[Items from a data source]

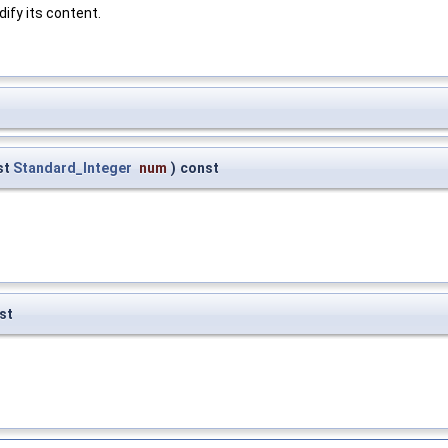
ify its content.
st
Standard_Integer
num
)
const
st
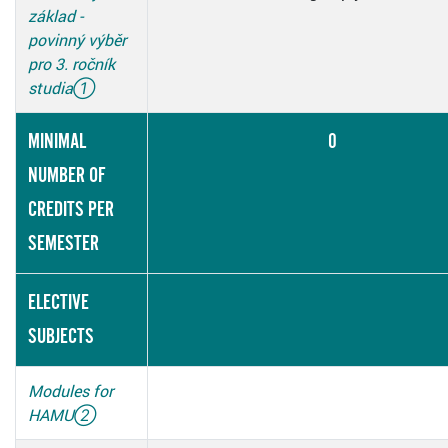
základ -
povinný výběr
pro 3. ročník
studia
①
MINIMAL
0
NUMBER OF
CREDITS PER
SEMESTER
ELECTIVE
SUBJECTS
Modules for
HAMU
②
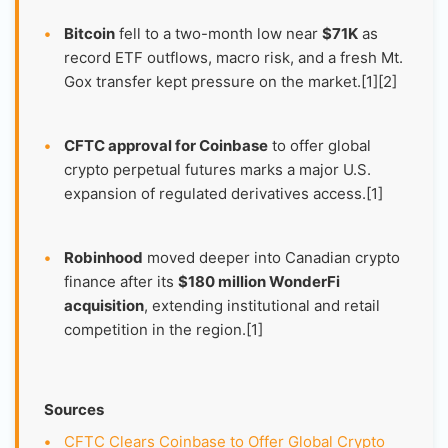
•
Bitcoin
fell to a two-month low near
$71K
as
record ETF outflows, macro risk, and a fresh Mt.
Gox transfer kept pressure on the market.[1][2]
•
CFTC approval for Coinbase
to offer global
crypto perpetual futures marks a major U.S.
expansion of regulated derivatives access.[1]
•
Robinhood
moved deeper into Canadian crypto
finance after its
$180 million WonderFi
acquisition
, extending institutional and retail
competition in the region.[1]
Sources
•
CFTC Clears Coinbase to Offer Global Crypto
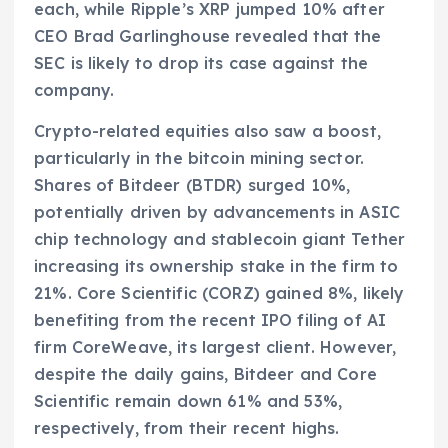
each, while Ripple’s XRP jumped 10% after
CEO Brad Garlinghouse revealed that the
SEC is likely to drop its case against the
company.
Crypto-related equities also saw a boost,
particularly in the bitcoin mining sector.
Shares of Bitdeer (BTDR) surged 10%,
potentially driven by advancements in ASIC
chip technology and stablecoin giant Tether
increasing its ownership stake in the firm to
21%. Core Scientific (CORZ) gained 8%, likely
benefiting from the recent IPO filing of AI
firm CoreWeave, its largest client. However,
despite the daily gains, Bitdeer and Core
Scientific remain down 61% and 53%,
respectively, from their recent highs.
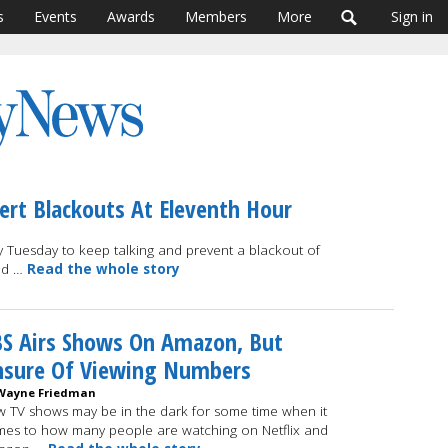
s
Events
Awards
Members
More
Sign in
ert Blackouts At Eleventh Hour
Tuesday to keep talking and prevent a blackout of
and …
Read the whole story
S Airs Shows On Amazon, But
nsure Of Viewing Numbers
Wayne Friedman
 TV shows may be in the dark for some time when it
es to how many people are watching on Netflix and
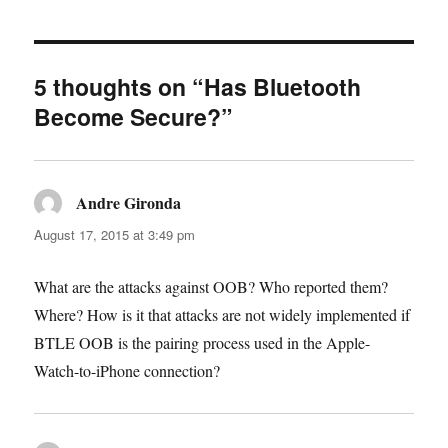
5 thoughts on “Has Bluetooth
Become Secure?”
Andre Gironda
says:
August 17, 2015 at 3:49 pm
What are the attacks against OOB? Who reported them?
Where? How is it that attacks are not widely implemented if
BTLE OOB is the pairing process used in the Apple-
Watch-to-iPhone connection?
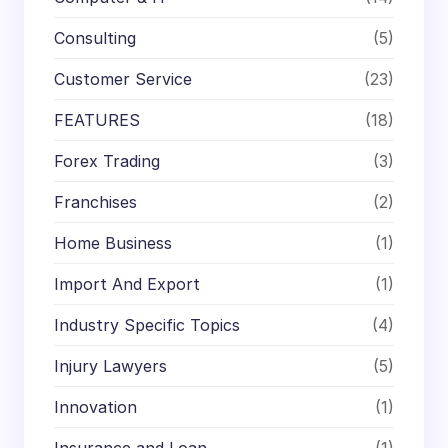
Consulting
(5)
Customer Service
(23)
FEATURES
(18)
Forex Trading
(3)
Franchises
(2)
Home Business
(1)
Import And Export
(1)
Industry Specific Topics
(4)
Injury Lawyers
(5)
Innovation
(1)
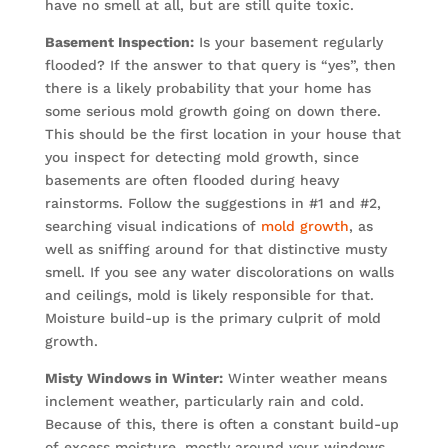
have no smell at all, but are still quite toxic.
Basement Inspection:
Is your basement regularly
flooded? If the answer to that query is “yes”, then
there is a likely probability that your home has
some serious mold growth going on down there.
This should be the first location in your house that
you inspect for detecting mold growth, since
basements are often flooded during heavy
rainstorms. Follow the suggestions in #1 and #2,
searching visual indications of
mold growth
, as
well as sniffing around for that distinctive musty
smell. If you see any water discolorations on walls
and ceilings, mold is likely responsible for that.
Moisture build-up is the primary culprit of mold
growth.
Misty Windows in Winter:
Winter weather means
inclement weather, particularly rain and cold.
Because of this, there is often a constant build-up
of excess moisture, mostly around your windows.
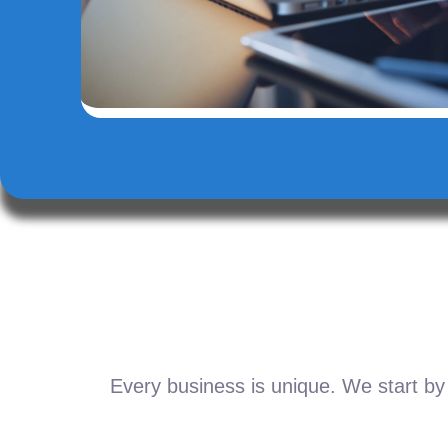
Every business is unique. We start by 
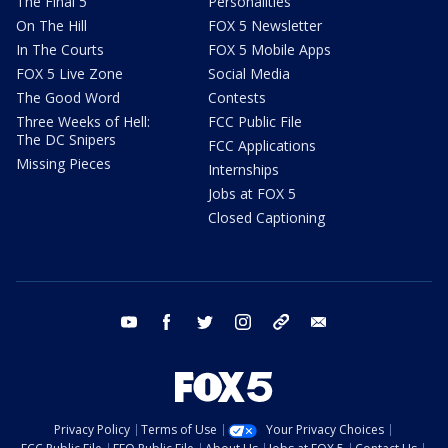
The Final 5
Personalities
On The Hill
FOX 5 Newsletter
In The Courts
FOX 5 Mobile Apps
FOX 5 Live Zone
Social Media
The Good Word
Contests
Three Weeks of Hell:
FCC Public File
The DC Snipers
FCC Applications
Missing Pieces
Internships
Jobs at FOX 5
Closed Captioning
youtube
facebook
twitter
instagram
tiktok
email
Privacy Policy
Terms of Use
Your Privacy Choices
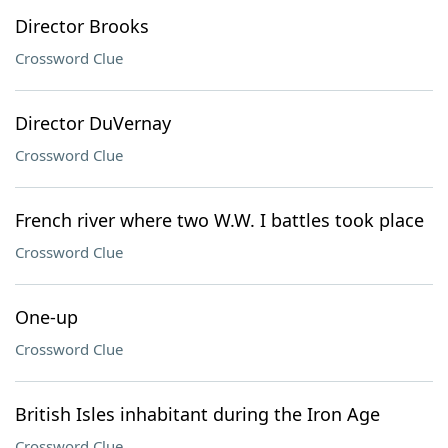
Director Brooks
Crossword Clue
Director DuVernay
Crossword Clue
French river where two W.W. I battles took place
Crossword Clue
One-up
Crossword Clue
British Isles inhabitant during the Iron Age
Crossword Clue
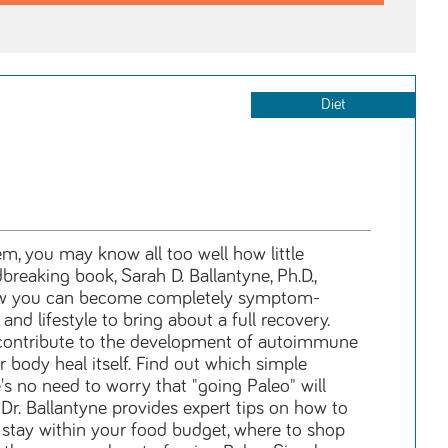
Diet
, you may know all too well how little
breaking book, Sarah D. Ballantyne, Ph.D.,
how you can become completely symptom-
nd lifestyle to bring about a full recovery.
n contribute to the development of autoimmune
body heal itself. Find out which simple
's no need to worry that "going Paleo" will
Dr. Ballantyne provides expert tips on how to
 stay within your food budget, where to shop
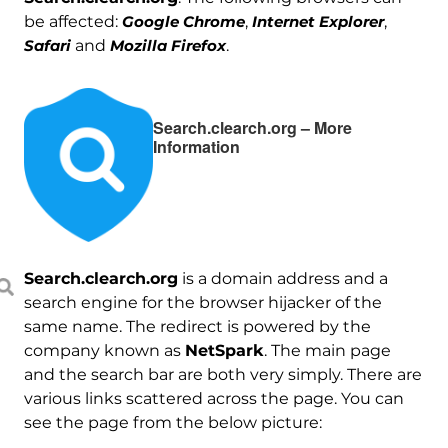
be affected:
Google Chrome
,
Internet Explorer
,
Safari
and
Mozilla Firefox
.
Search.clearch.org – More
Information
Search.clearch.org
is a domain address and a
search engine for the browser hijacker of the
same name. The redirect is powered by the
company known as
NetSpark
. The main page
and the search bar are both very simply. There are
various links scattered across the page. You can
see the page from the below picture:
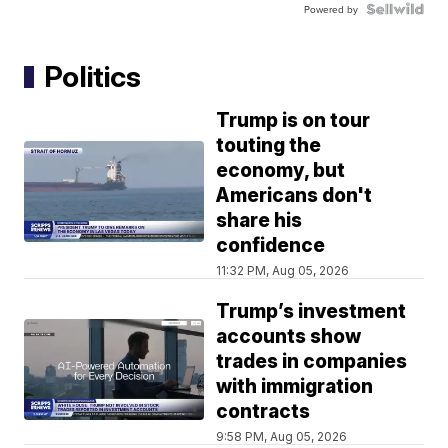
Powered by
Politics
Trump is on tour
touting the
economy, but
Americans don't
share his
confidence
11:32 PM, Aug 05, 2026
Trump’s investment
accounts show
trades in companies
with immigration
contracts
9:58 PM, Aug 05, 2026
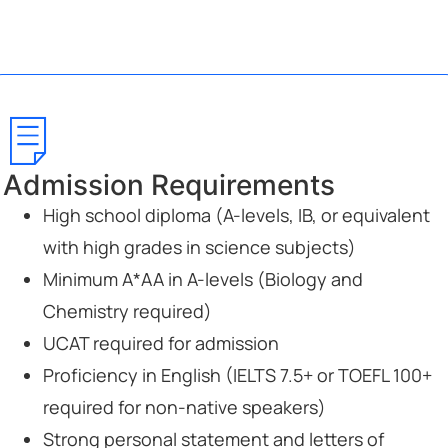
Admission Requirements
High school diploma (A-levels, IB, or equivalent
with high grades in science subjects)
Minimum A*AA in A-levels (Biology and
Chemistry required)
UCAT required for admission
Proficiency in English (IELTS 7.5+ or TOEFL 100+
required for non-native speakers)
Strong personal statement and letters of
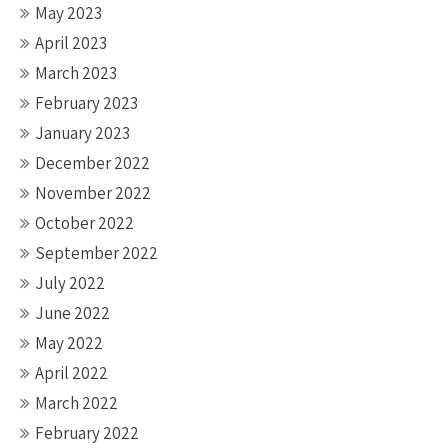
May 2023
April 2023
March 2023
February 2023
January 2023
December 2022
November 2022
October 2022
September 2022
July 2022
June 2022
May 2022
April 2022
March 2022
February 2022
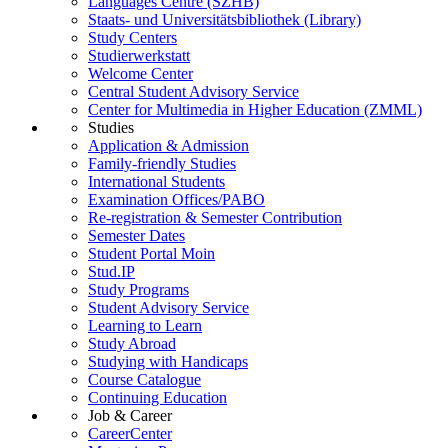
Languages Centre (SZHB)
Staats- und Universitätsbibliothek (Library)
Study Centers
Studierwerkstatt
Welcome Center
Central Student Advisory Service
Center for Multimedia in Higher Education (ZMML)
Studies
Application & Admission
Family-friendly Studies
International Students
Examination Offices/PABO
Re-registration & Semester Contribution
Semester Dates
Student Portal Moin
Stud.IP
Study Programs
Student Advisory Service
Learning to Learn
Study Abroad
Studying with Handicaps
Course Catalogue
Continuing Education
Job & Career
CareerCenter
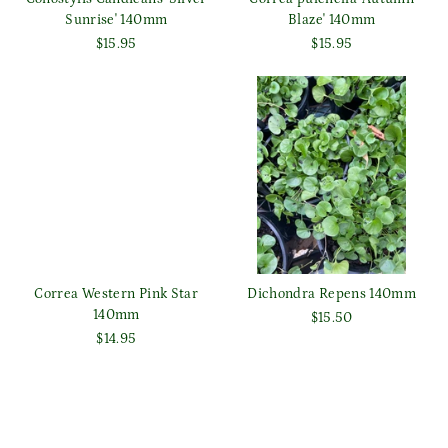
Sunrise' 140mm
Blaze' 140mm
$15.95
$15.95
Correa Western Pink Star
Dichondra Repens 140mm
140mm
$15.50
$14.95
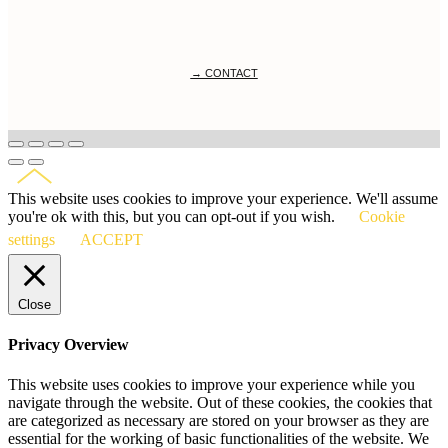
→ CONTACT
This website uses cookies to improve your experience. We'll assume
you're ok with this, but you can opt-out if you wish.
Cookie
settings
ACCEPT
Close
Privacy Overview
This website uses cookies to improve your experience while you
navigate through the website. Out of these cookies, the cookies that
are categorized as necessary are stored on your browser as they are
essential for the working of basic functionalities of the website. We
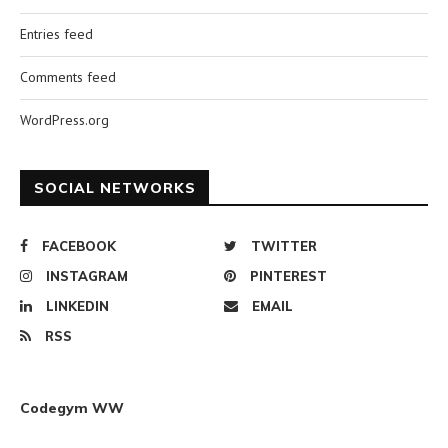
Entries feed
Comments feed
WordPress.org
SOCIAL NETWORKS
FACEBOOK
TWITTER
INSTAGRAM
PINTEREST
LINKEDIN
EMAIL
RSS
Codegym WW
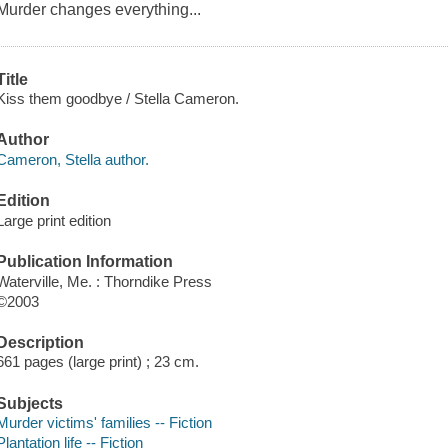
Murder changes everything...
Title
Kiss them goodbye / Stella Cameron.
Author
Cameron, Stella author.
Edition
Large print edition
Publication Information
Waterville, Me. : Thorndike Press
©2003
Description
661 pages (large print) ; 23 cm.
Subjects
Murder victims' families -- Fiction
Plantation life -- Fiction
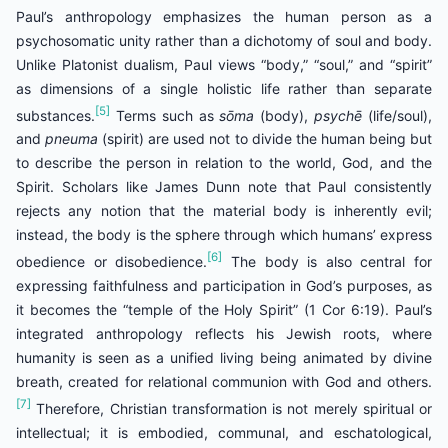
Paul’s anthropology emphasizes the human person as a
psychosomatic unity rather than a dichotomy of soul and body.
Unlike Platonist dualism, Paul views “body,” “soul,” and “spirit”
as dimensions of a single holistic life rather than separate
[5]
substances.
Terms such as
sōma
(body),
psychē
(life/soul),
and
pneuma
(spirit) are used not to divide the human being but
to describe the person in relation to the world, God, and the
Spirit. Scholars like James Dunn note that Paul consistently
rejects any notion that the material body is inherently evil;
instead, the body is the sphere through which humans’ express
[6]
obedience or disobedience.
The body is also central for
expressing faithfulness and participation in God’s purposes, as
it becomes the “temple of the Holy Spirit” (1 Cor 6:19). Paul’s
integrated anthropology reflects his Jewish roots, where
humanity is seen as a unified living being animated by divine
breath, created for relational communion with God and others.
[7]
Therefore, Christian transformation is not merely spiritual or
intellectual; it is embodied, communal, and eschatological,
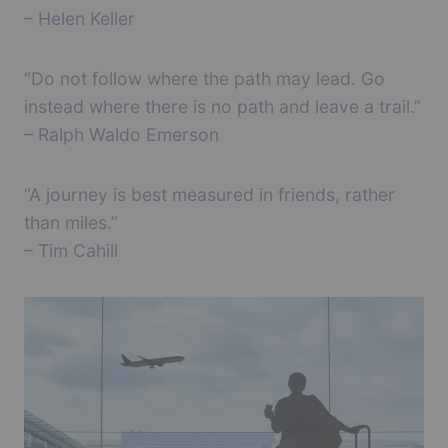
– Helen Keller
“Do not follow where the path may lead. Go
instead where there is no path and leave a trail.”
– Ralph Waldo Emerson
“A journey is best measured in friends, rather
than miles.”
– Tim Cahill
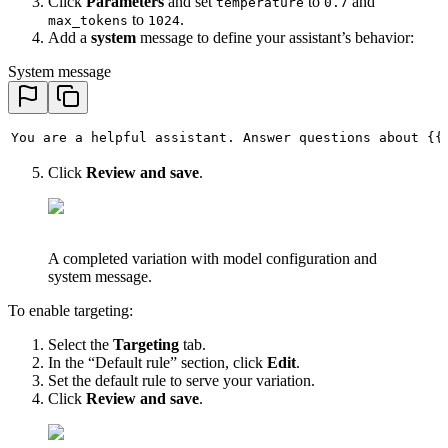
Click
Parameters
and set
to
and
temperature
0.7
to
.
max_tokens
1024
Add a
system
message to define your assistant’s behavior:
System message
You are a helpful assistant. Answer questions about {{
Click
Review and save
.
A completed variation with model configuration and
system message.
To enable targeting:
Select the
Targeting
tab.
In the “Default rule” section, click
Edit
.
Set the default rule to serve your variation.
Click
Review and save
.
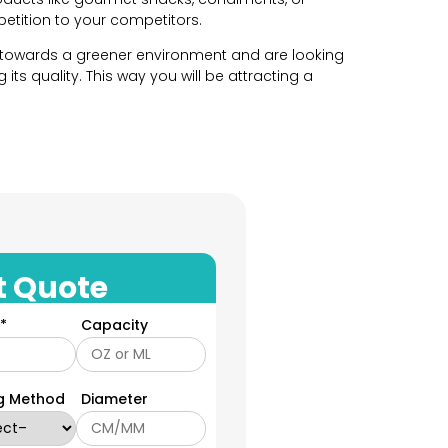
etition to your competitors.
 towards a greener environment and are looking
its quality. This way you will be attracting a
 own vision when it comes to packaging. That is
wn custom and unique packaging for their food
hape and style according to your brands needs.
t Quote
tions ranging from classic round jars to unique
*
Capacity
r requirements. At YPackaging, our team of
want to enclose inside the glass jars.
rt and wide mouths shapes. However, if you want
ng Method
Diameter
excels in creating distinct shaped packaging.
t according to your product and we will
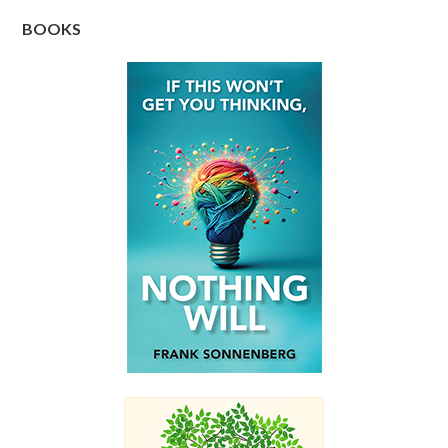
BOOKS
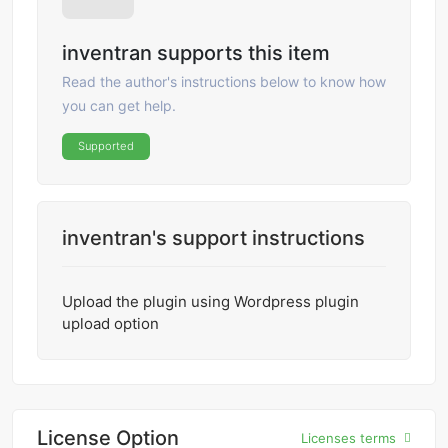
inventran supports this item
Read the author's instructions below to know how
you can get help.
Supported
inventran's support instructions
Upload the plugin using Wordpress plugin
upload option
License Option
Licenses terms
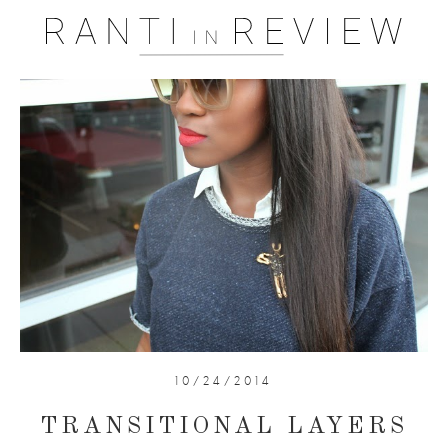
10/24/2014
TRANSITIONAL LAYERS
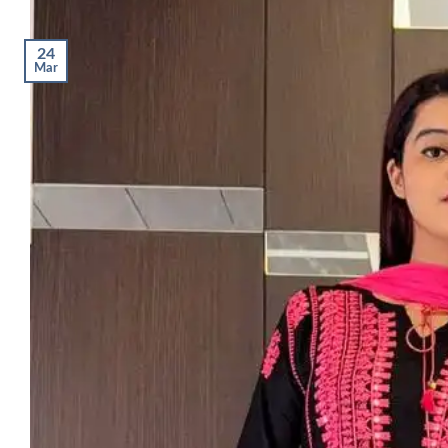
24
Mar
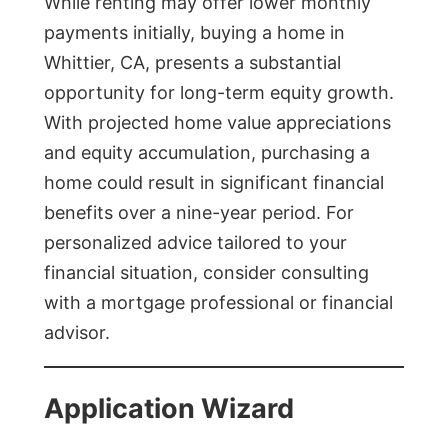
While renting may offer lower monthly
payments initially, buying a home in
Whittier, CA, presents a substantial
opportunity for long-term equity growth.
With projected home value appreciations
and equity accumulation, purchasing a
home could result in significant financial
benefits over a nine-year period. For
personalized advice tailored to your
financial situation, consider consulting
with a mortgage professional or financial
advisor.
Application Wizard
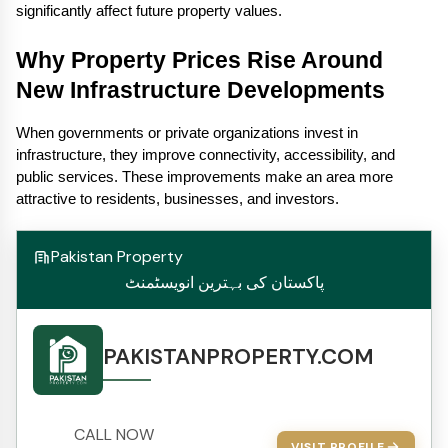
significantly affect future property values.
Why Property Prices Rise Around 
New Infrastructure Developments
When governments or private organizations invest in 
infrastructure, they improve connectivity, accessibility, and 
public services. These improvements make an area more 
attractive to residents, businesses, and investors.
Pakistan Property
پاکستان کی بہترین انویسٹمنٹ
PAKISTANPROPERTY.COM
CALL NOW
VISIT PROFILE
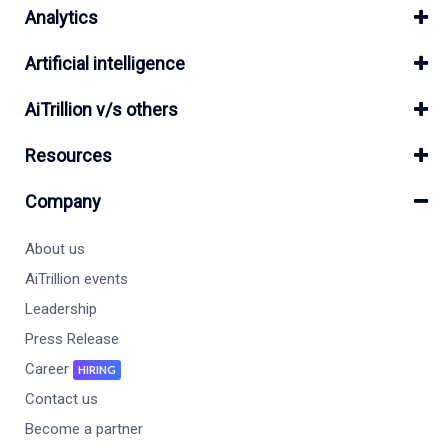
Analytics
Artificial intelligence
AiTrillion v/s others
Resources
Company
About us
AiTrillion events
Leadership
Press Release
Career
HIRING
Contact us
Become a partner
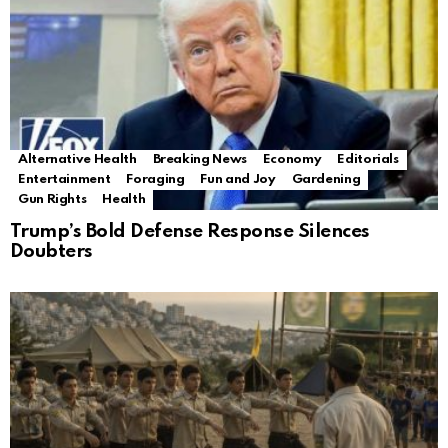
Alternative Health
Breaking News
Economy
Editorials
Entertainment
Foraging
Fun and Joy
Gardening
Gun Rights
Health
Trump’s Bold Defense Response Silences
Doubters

- _Instructions to follow_
Find each line in the records above that contains "levels", and copy it.

- _Solved exercise_
High school diploma (A-levels, IB, or equivalent
Minimum A*AA in A-levels (Biology and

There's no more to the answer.